During his visit to Zimbabwe in November last year, Commonwealth assistant secretary-general Professor Luis Franceschi met with a range of stakeholders, including the government, civil society and the opposition. In the aftermath of that visit, the Commonwealth announced that Zimbabwe had made “tremendous progress” in complying with re-admission expectations.
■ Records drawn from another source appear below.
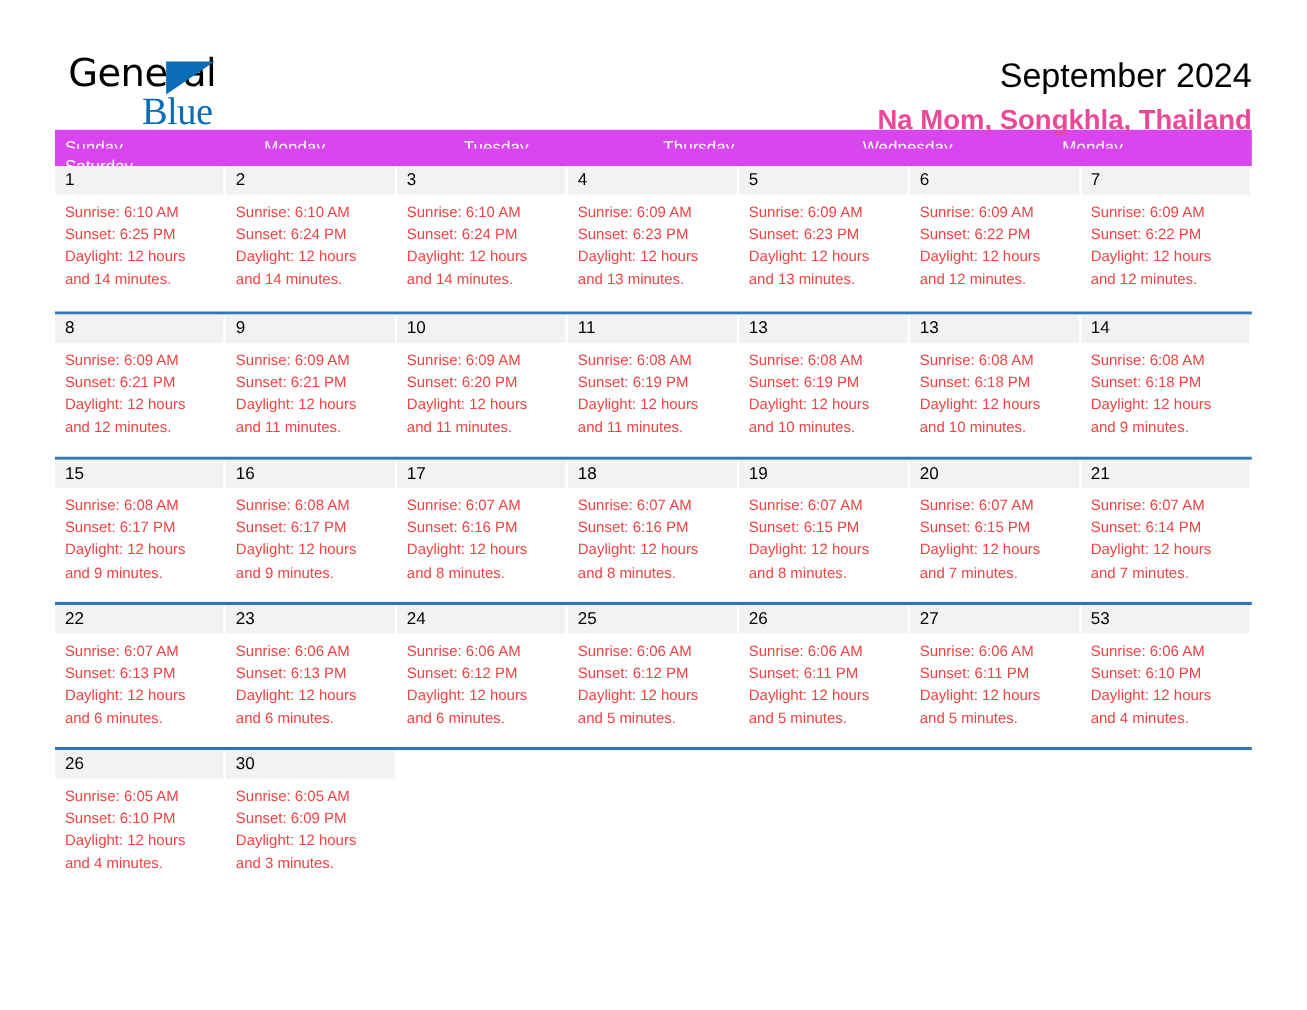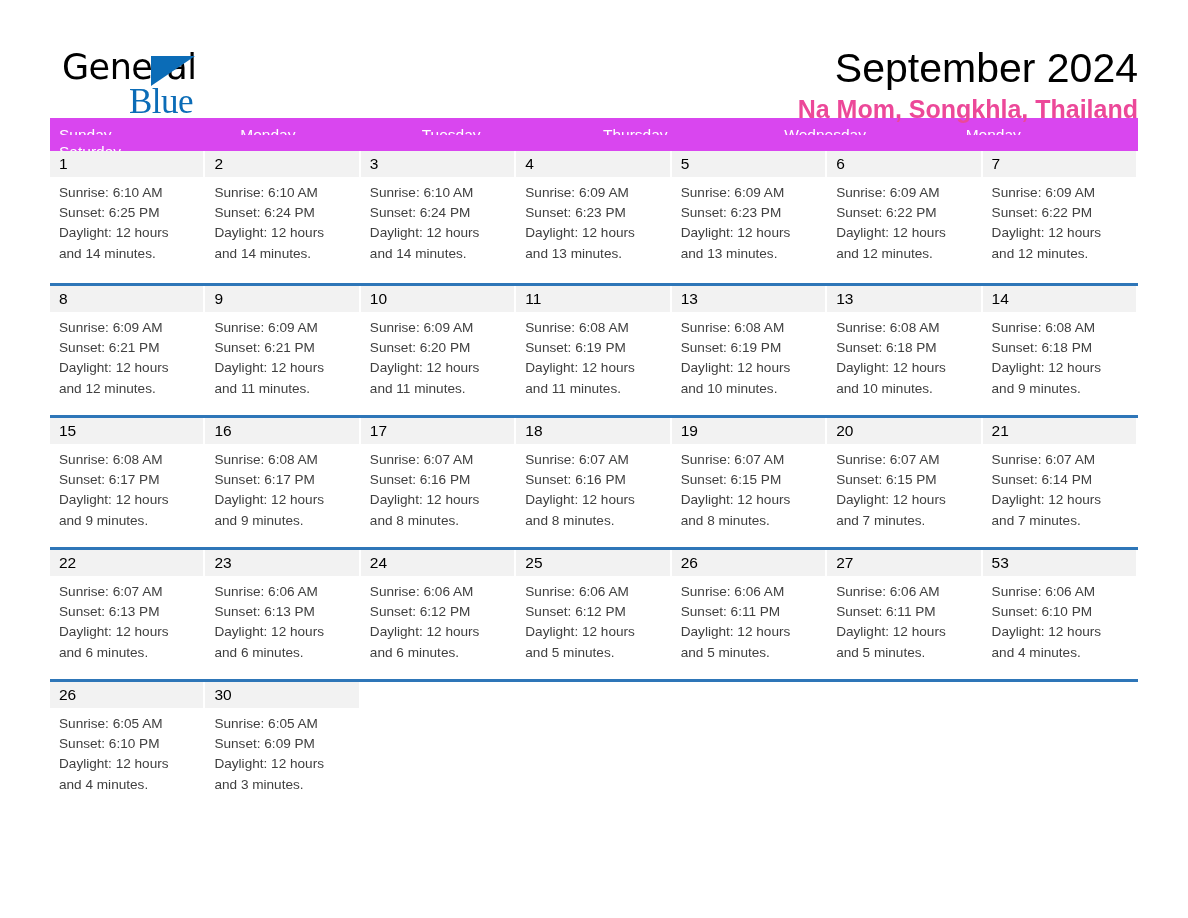--- a/index.html
+++ b/index.html
@@ -74,7 +74,7 @@
     padding-top: 2px;
   }
   .cal-title {
-    font-size: 41px;
+    font-size: 31px;
     line-height: 49px;
     font-weight: 400;
     color: #000000;

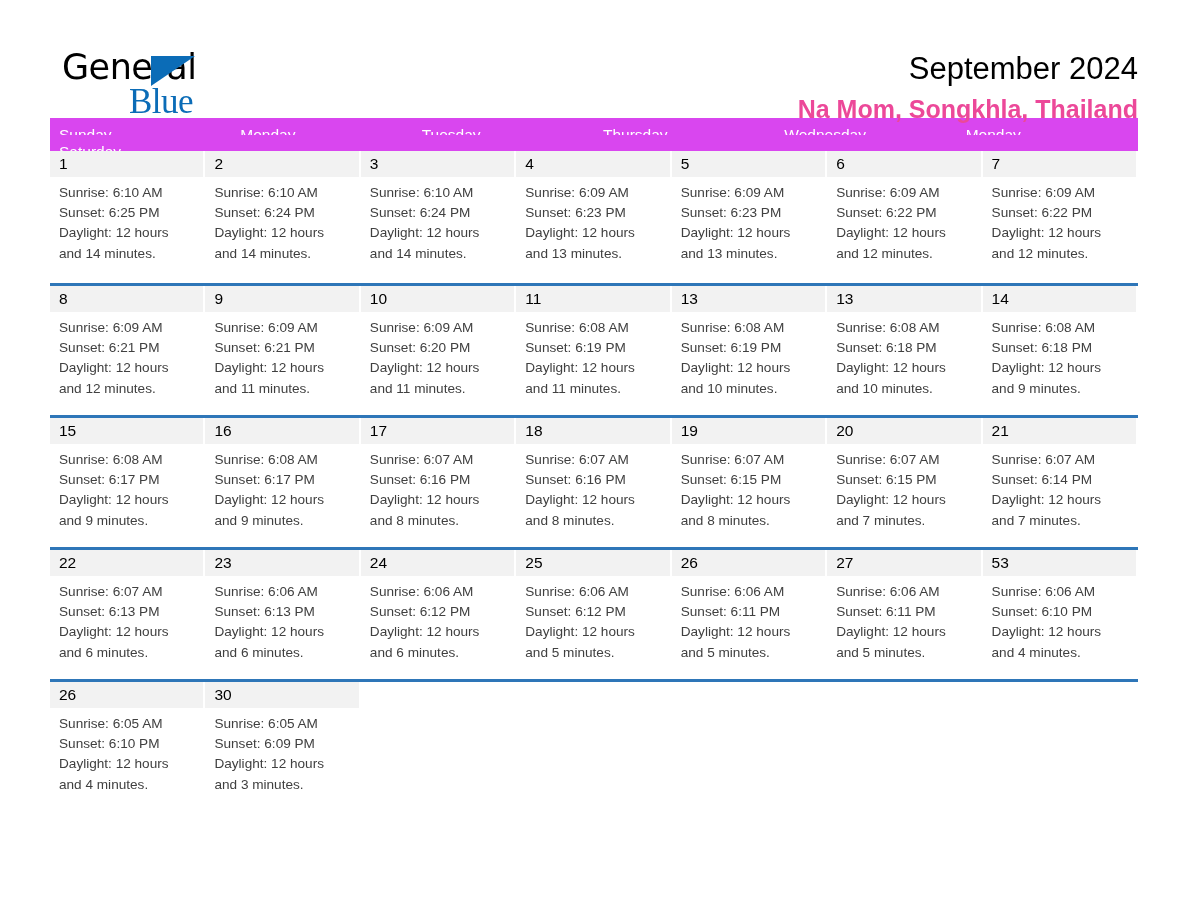--- a/index.html
+++ b/index.html
@@ -140,7 +140,7 @@
     padding: 6px 9px 0 9px;
     font-size: 13.6px;
     line-height: 20.2px;
-    color: #404040;
+    color: #ef4444;
   }
   .dayinfo div {
     white-space: nowrap;

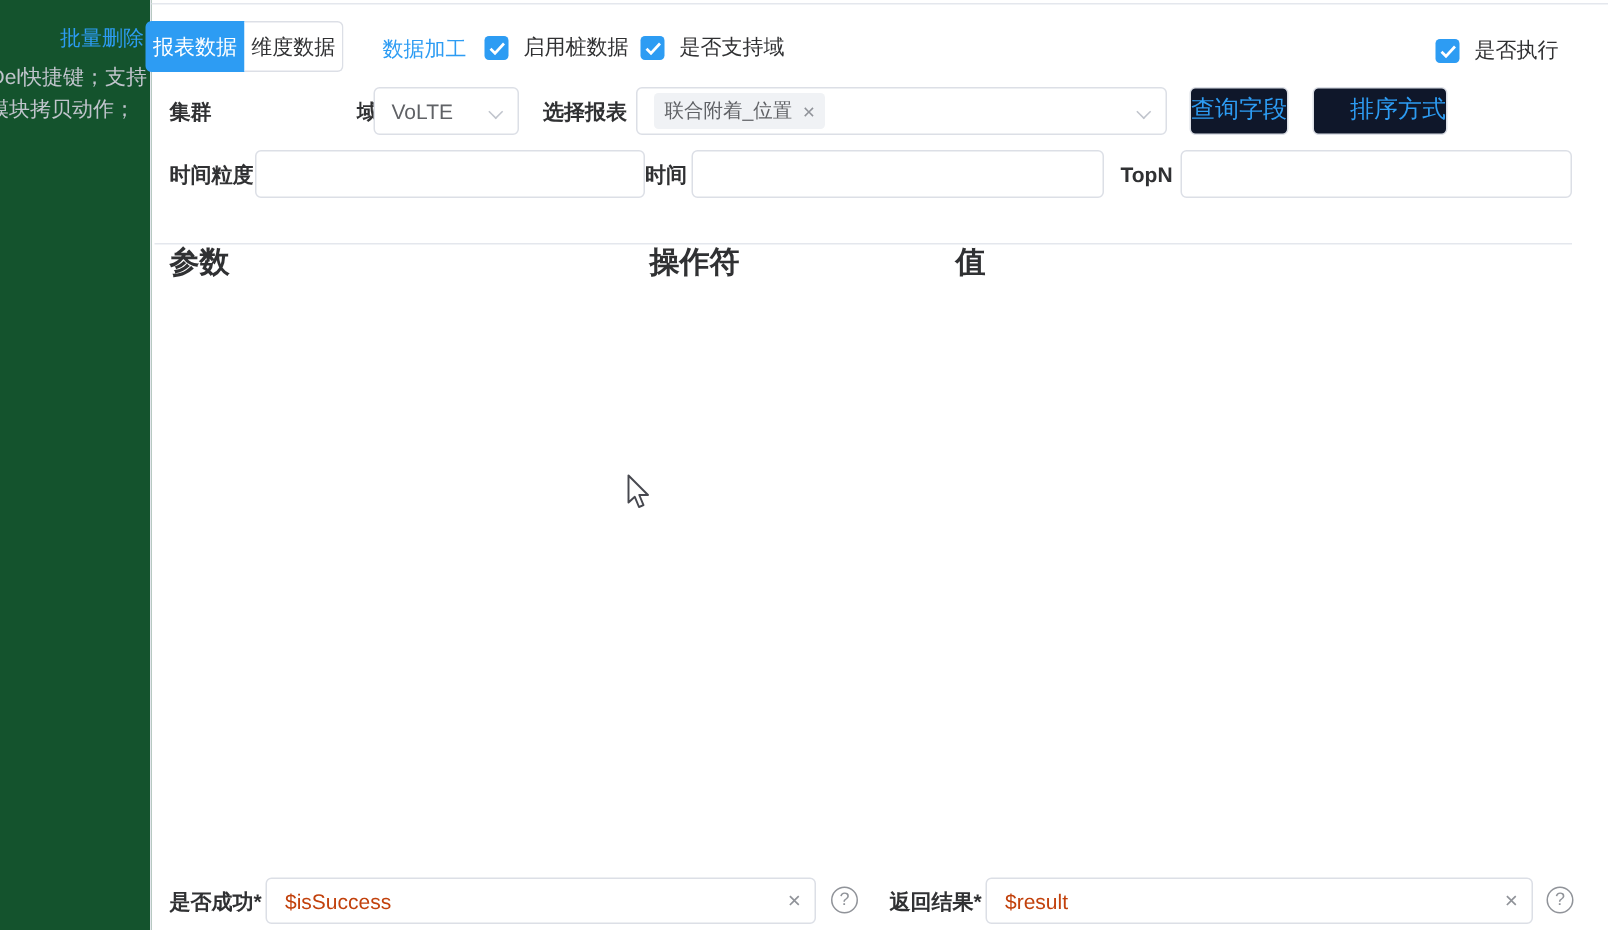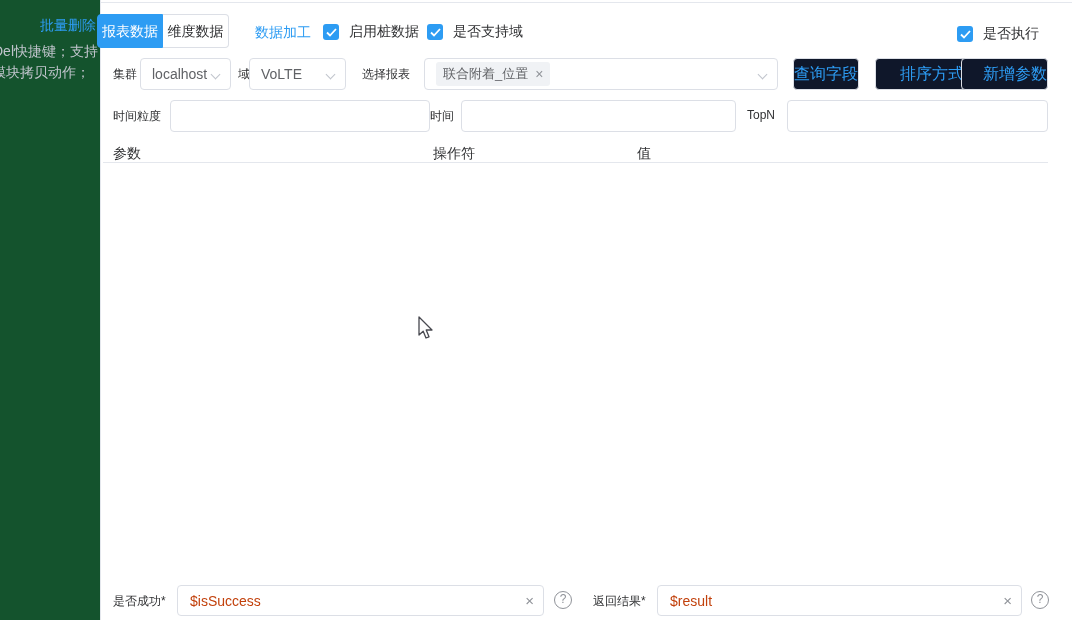--- a/index.html
+++ b/index.html
@@ -37,7 +37,7 @@
   .check-label { margin-left:10px; font-size:14px; color:#303133; white-space:nowrap; }
 
   
-  .flabel { position:absolute; font-size:12px; font-weight:normal; color:#303133; white-space:nowrap; }
+  .flabel { position:absolute; font-size:14px; font-weight:bold; color:#303133; white-space:nowrap; }
 
   
   .select { position:absolute; height:32px; border:1px solid #dcdfe6; border-radius:4px;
Interestingly, Goldsmith emphasised that the 1991 Harare Declaration and the 2012 Charter were landmark moments that re-defined the Commonwealth and cemented its place as a modern, forward-looking organisation.
“The core principles of freedom and democracy, peace and prosperity are as important now as they were then. And they remain the basis for assessing any application for joining or re-joining this family of nations.”
Goldsmith’s rhetoric is flowery, but has Mnangagwa’s government done enough to comply with the re-admission requirements?
Let us step back for a moment and reflect. The Commonwealth is a relic of a bygone era. It is encumbered by a toxic history, which makes it difficult for the club to provide moral leadership on good governance and human rights.